Esas No: 2010/78
Karar No: 2010/828
Karar Tarihi: 01.02.2010
Yargıtay 1. Hukuk Dairesi 2010/78 Esas 2010/828 Karar Sayılı İlamı
"İçtihat Metni"
MAHKEMESİ : NEVŞEHİR 2.ASLİYE HUKUK MAHKEMESİ
TARİHİ : 07/11/2008
NUMARASI : 2007/258-2008/294
Taraflar arasında görülen davada; Davacılar, paydaşı bulundukları 2844 parsel sayılı taşınmaza davalıların bims fabrikalarında işlenmiş kullanılmayan çakılları dökmek suretiyle haksız olarak el attıklarını ileri sürerek, el atmanın önlenmesi, taşınmaz üzerindeki bims atıklarının kaldırılarak eski hale getirme, olmazsa 6.013,80.-YTL zararın tazmini ve ecrimisil isteğinde bulunmuşlardır.
Davalılar davanın reddini savunmuşlardır.
Mahkemece, davalıların el atmasının ve eski hale getirme yöntem ve değerinin belirlendiği gerekçesiyle davanın kısmen kabul ve reddine karar verilmiştir.
Karar, davalı .... Madencilik A.Ş. vekili tarafından süresinde temyiz edilmiş olmakla; Tetkik Hakimi .... raporu okundu, düşüncesi alındı. Dosya incelendi, gereği görüşülüp, düşünüldü.
Dava, çaplı taşınmaza elatmanın önlenmesi, ecrimisil, eski hale getirme olmazsa tazminat isteklerine ilişkindir.
Mahkemece, ecrimisil isteğinin reddine, elatmanın önlenmesi ve tazminat isteğinin kabulüne karar verilmiştir.

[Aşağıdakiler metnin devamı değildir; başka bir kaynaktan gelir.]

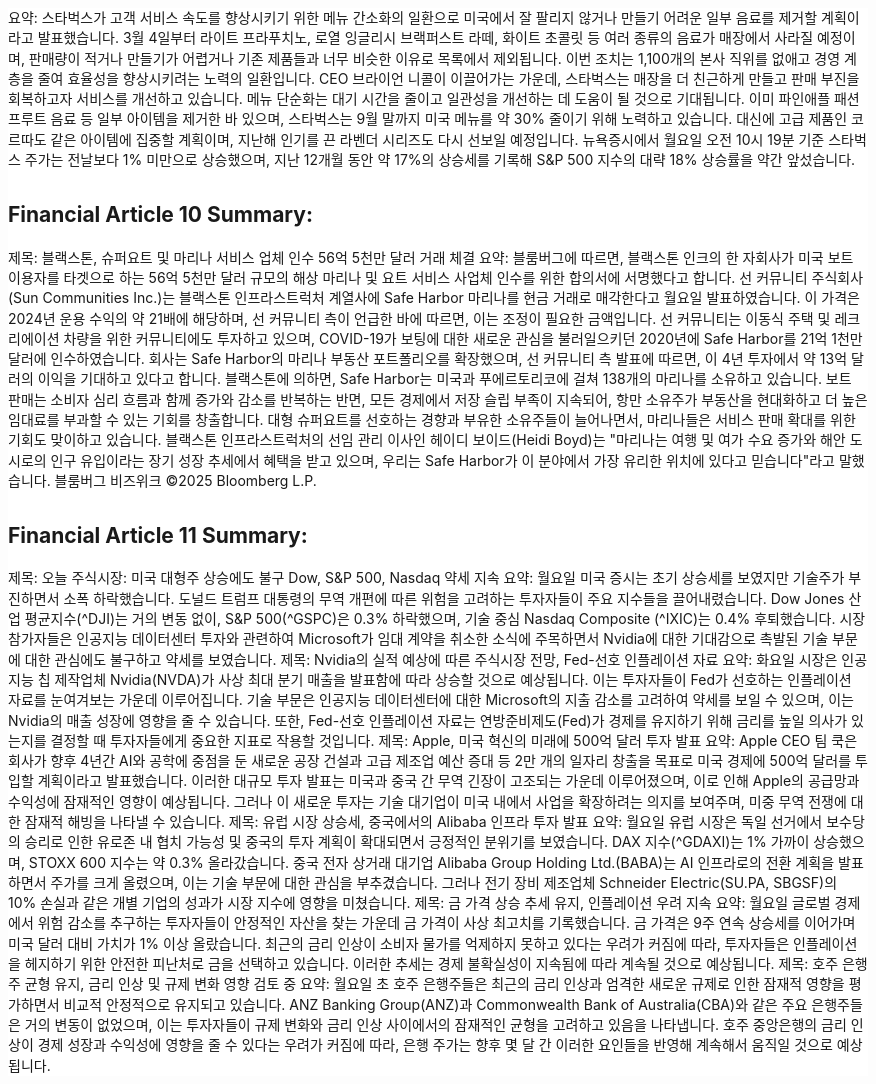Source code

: 요약: 스타벅스가 고객 서비스 속도를 향상시키기 위한 메뉴 간소화의 일환으로 미국에서 잘 팔리지 않거나 만들기 어려운 일부 음료를 제거할 계획이라고 발표했습니다. 3월 4일부터 라이트 프라푸치노, 로열 잉글리시 브랙퍼스트 라떼, 화이트 초콜릿 등 여러 종류의 음료가 매장에서 사라질 예정이며, 판매량이 적거나 만들기가 어렵거나 기존 제품들과 너무 비슷한 이유로 목록에서 제외됩니다. 이번 조치는 1,100개의 본사 직위를 없애고 경영 계층을 줄여 효율성을 향상시키려는 노력의 일환입니다. CEO 브라이언 니콜이 이끌어가는 가운데, 스타벅스는 매장을 더 친근하게 만들고 판매 부진을 회복하고자 서비스를 개선하고 있습니다. 메뉴 단순화는 대기 시간을 줄이고 일관성을 개선하는 데 도움이 될 것으로 기대됩니다. 이미 파인애플 패션프루트 음료 등 일부 아이템을 제거한 바 있으며, 스타벅스는 9월 말까지 미국 메뉴를 약 30% 줄이기 위해 노력하고 있습니다. 대신에 고급 제품인 코르따도 같은 아이템에 집중할 계획이며, 지난해 인기를 끈 라벤더 시리즈도 다시 선보일 예정입니다. 뉴욕증시에서 월요일 오전 10시 19분 기준 스타벅스 주가는 전날보다 1% 미만으로 상승했으며, 지난 12개월 동안 약 17%의 상승세를 기록해 S&P 500 지수의 대략 18% 상승률을 약간 앞섰습니다.

## **Financial Article 10 Summary**:
제목: 블랙스톤, 슈퍼요트 및 마리나 서비스 업체 인수 56억 5천만 달러 거래 체결
요약: 블룸버그에 따르면, 블랙스톤 인크의 한 자회사가 미국 보트 이용자를 타겟으로 하는 56억 5천만 달러 규모의 해상 마리나 및 요트 서비스 사업체 인수를 위한 합의서에 서명했다고 합니다. 선 커뮤니티 주식회사(Sun Communities Inc.)는 블랙스톤 인프라스트럭처 계열사에 Safe Harbor 마리나를 현금 거래로 매각한다고 월요일 발표하였습니다. 이 가격은 2024년 운용 수익의 약 21배에 해당하며, 선 커뮤니티 측이 언급한 바에 따르면, 이는 조정이 필요한 금액입니다. 선 커뮤니티는 이동식 주택 및 레크리에이션 차량을 위한 커뮤니티에도 투자하고 있으며, COVID-19가 보팅에 대한 새로운 관심을 불러일으키던 2020년에 Safe Harbor를 21억 1천만 달러에 인수하였습니다. 회사는 Safe Harbor의 마리나 부동산 포트폴리오를 확장했으며, 선 커뮤니티 측 발표에 따르면, 이 4년 투자에서 약 13억 달러의 이익을 기대하고 있다고 합니다. 블랙스톤에 의하면, Safe Harbor는 미국과 푸에르토리코에 걸쳐 138개의 마리나를 소유하고 있습니다. 보트 판매는 소비자 심리 흐름과 함께 증가와 감소를 반복하는 반면, 모든 경제에서 저장 슬립 부족이 지속되어, 항만 소유주가 부동산을 현대화하고 더 높은 임대료를 부과할 수 있는 기회를 창출합니다. 대형 슈퍼요트를 선호하는 경향과 부유한 소유주들이 늘어나면서, 마리나들은 서비스 판매 확대를 위한 기회도 맞이하고 있습니다. 블랙스톤 인프라스트럭처의 선임 관리 이사인 헤이디 보이드(Heidi Boyd)는 "마리나는 여행 및 여가 수요 증가와 해안 도시로의 인구 유입이라는 장기 성장 추세에서 혜택을 받고 있으며, 우리는 Safe Harbor가 이 분야에서 가장 유리한 위치에 있다고 믿습니다"라고 말했습니다. 블룸버그 비즈위크 ©2025 Bloomberg L.P.

## **Financial Article 11 Summary**:
제목: 오늘 주식시장: 미국 대형주 상승에도 불구 Dow, S&P 500, Nasdaq 약세 지속
요약: 월요일 미국 증시는 초기 상승세를 보였지만 기술주가 부진하면서 소폭 하락했습니다. 도널드 트럼프 대통령의 무역 개편에 따른 위험을 고려하는 투자자들이 주요 지수들을 끌어내렸습니다. Dow Jones 산업 평균지수(^DJI)는 거의 변동 없이, S&P 500(^GSPC)은 0.3% 하락했으며, 기술 중심 Nasdaq Composite (^IXIC)는 0.4% 후퇴했습니다. 시장 참가자들은 인공지능 데이터센터 투자와 관련하여 Microsoft가 임대 계약을 취소한 소식에 주목하면서 Nvidia에 대한 기대감으로 촉발된 기술 부문에 대한 관심에도 불구하고 약세를 보였습니다.
제목: Nvidia의 실적 예상에 따른 주식시장 전망, Fed-선호 인플레이션 자료
요약: 화요일 시장은 인공지능 칩 제작업체 Nvidia(NVDA)가 사상 최대 분기 매출을 발표함에 따라 상승할 것으로 예상됩니다. 이는 투자자들이 Fed가 선호하는 인플레이션 자료를 눈여겨보는 가운데 이루어집니다. 기술 부문은 인공지능 데이터센터에 대한 Microsoft의 지출 감소를 고려하여 약세를 보일 수 있으며, 이는 Nvidia의 매출 성장에 영향을 줄 수 있습니다. 또한, Fed-선호 인플레이션 자료는 연방준비제도(Fed)가 경제를 유지하기 위해 금리를 높일 의사가 있는지를 결정할 때 투자자들에게 중요한 지표로 작용할 것입니다.
제목: Apple, 미국 혁신의 미래에 500억 달러 투자 발표
요약: Apple CEO 팀 쿡은 회사가 향후 4년간 AI와 공학에 중점을 둔 새로운 공장 건설과 고급 제조업 예산 증대 등 2만 개의 일자리 창출을 목표로 미국 경제에 500억 달러를 투입할 계획이라고 발표했습니다. 이러한 대규모 투자 발표는 미국과 중국 간 무역 긴장이 고조되는 가운데 이루어졌으며, 이로 인해 Apple의 공급망과 수익성에 잠재적인 영향이 예상됩니다. 그러나 이 새로운 투자는 기술 대기업이 미국 내에서 사업을 확장하려는 의지를 보여주며, 미중 무역 전쟁에 대한 잠재적 해빙을 나타낼 수 있습니다.
제목: 유럽 시장 상승세, 중국에서의 Alibaba 인프라 투자 발표
요약: 월요일 유럽 시장은 독일 선거에서 보수당의 승리로 인한 유로존 내 협치 가능성 및 중국의 투자 계획이 확대되면서 긍정적인 분위기를 보였습니다. DAX 지수(^GDAXI)는 1% 가까이 상승했으며, STOXX 600 지수는 약 0.3% 올라갔습니다. 중국 전자 상거래 대기업 Alibaba Group Holding Ltd.(BABA)는 AI 인프라로의 전환 계획을 발표하면서 주가를 크게 올렸으며, 이는 기술 부문에 대한 관심을 부추겼습니다. 그러나 전기 장비 제조업체 Schneider Electric(SU.PA, SBGSF)의 10% 손실과 같은 개별 기업의 성과가 시장 지수에 영향을 미쳤습니다.
제목: 금 가격 상승 추세 유지, 인플레이션 우려 지속
요약: 월요일 글로벌 경제에서 위험 감소를 추구하는 투자자들이 안정적인 자산을 찾는 가운데 금 가격이 사상 최고치를 기록했습니다. 금 가격은 9주 연속 상승세를 이어가며 미국 달러 대비 가치가 1% 이상 올랐습니다. 최근의 금리 인상이 소비자 물가를 억제하지 못하고 있다는 우려가 커짐에 따라, 투자자들은 인플레이션을 헤지하기 위한 안전한 피난처로 금을 선택하고 있습니다. 이러한 추세는 경제 불확실성이 지속됨에 따라 계속될 것으로 예상됩니다.
제목: 호주 은행주 균형 유지, 금리 인상 및 규제 변화 영향 검토 중
요약: 월요일 초 호주 은행주들은 최근의 금리 인상과 엄격한 새로운 규제로 인한 잠재적 영향을 평가하면서 비교적 안정적으로 유지되고 있습니다. ANZ Banking Group(ANZ)과 Commonwealth Bank of Australia(CBA)와 같은 주요 은행주들은 거의 변동이 없었으며, 이는 투자자들이 규제 변화와 금리 인상 사이에서의 잠재적인 균형을 고려하고 있음을 나타냅니다. 호주 중앙은행의 금리 인상이 경제 성장과 수익성에 영향을 줄 수 있다는 우려가 커짐에 따라, 은행 주가는 향후 몇 달 간 이러한 요인들을 반영해 계속해서 움직일 것으로 예상됩니다.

Dosya içeriği ve toplanan delillerden; çekişme konusu 2844 parsel sayılı taşınmazın paylı mülkiyet üzere davacılar adına kayıtlı bulunduğu, davalıların taşınmazda kayıttan ve mülkiyetten kaynaklanan bir haklarının bulunmadığı, davalılardan önce dava dışı şirket tarafından dava konusu taşınmazın içinden maden alınmak suretiyle çukur haline getirildiği, davalı şirketler tarafından da dava konusu taşınmaza bims atıkları dökülmek suretiyle müdahale edildiği, mahkemece temin edilen bilirkişi raporundan da dava konusu taşınmazın davalılar müdahalesi öncesinde de tarımsal faaliyet yapmaya elverişli bulunmadığı gibi davalıların dava konusu taşınmaz üzerindeki çukurlara dökmüş oldukları bims atıklarının çıkarılmasının, dava konusu taşınmazı tarımsal faaliyet yapmaya elverişli duruma getirmeyeceği gibi, dava konusu taşınmaz üzerinde toprak dökmek suretiyle taşınmazın tarım yapılabilir hale getirme maliyetinin eski hale getirme bedelinden daha düşük olduğunun belirlendiği ve buna göre karar verildiği anlaşılmaktadır.
Ancak, hükme esas alınan bilirkişi raporunda; dava konusu taşınmazın sürüm değeri de belirlenmiş, ve fakat belirlenmiş olan sürüm değeri, taşınmazın toprak doldurmak suretiyle eski hale getirilmesi durumunda gereken masraftan daha az olacağı belirtilmiş olmasına karşın mahkemece (istek aşılmamak kaydıyla) eski hale getirme bedeli hüküm altına alınmıştır. Oysa, Borçlar Kanununun 43. ve 44.madde hükümleri de gözetilmek suretiyle, davacıların payına isabet edecek eski hale getirme bedelinin, taşınmazın belirlenecek sürüm değerinden, fazla olmamak koşuluyla davalılardan alınarak davacıya verilmesi şeklinde hüküm kurulması gerekirken, yazılı olduğu üzere karar verilmiş olması doğru değildir.
O halde, davalı şirketin temyiz itirazları yerindedir. Kabulüyle, hükmün açıklanan nedenlerden ötürü HUMK."nun 428.maddesi gereğince BOZULMASINA, alınan peşin harcın temyiz edene geri verilmesine, 01.02.2010 tarihinde oybirliğiyle karar verildi.